This enables more consecutive load folding during
aggressive-instcombine.
The original motivating example provided by Jeff Byrnes:
https://godbolt.org/z/8ebcTEjTs
Example provided by Nikita Popov: https://godbolt.org/z/Gv1j4vjqE as
part of my original attempt to fix the issue (PR
[#133301](https://github.com/llvm/llvm-project/pull/133301), see his
[comment](https://github.com/llvm/llvm-project/pull/133301#issuecomment-2984905809)).

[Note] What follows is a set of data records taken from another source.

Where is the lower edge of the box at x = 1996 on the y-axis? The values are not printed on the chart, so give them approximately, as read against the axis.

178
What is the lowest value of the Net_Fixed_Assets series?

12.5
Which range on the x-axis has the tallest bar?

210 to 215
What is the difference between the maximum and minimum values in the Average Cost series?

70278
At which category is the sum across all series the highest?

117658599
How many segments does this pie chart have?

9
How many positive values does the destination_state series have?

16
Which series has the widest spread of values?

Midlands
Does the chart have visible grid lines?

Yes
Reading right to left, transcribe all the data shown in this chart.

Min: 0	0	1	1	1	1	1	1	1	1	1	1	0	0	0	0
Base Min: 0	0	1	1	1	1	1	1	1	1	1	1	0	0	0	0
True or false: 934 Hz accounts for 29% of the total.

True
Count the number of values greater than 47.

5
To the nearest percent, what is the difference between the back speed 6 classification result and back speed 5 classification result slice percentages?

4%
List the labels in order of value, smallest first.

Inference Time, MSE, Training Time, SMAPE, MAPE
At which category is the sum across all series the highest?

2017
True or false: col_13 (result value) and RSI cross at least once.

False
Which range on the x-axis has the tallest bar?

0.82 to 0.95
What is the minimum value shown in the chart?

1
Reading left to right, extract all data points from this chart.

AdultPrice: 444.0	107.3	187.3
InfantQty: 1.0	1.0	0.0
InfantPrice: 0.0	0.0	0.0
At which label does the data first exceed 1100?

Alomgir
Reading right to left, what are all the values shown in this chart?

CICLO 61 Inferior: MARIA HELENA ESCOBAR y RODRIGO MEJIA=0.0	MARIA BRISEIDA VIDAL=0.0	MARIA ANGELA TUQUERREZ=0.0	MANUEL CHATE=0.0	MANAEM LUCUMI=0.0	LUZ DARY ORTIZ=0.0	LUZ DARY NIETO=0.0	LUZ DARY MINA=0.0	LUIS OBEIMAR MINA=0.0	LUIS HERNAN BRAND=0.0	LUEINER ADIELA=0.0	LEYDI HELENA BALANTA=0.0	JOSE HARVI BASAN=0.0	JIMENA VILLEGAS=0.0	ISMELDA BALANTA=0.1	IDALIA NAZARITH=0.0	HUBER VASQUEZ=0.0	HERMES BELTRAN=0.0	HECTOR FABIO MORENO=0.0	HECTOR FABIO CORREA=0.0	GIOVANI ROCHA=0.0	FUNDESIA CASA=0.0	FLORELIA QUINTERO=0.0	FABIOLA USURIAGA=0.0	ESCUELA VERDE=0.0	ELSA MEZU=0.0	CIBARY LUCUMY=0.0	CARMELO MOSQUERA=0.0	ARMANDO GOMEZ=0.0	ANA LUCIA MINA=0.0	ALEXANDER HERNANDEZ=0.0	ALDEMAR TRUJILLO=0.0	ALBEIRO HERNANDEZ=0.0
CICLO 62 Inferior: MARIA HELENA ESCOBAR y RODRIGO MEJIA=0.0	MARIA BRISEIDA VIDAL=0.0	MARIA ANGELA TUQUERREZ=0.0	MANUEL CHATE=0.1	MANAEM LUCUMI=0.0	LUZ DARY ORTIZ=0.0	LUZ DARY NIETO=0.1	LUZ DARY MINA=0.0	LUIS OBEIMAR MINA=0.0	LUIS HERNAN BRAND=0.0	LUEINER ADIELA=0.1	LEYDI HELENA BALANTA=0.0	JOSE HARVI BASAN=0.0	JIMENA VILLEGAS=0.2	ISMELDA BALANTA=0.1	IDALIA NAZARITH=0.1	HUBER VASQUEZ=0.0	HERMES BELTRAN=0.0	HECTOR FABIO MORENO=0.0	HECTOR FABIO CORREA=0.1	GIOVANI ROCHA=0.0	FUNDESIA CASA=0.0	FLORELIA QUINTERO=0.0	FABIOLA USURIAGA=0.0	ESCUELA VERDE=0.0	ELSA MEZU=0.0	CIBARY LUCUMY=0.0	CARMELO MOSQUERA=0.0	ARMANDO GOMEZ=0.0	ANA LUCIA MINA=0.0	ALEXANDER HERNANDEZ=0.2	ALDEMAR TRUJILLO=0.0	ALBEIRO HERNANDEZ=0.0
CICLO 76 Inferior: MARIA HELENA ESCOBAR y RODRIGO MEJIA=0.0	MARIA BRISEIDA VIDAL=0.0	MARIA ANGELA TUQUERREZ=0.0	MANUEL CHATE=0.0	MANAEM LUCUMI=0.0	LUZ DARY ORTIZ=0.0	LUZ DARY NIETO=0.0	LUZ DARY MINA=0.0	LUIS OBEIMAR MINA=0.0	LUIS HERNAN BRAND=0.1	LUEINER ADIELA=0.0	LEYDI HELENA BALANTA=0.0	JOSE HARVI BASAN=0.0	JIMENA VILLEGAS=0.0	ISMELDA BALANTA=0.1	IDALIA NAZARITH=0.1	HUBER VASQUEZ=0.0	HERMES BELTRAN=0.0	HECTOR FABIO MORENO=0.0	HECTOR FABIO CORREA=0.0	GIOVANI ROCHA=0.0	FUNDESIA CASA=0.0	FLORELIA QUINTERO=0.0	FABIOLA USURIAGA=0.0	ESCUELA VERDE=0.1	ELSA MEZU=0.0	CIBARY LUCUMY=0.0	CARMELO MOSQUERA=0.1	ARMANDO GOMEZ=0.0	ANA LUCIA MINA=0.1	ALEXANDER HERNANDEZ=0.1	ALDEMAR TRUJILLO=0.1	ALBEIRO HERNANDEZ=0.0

This changes the value of `IsFast` returned by `In
SITargetLowering::allowsMisalignedMemoryAccessesImpl` to be non-zero for
private and flat addresses if the subtarget supports unaligned scratch
accesses.
This enables aggressive-instcombine to do more folding of consecutive
loads (see
[here](cbd496581f/llvm/lib/Transforms/AggressiveInstCombine/AggressiveInstCombine.cpp (L811))).
Summary performance impact on
[composable_kernel](https://github.com/ROCm/composable_kernel):
|GPU|speedup (geomean*)|
|---|---|
|MI300A| 1.11|
|MI300X| 1.14|
|MI350X| 1.03|
[*] Just to be clear, this is the geomean across kernels which were
impacted by this change - not across all CK kernels.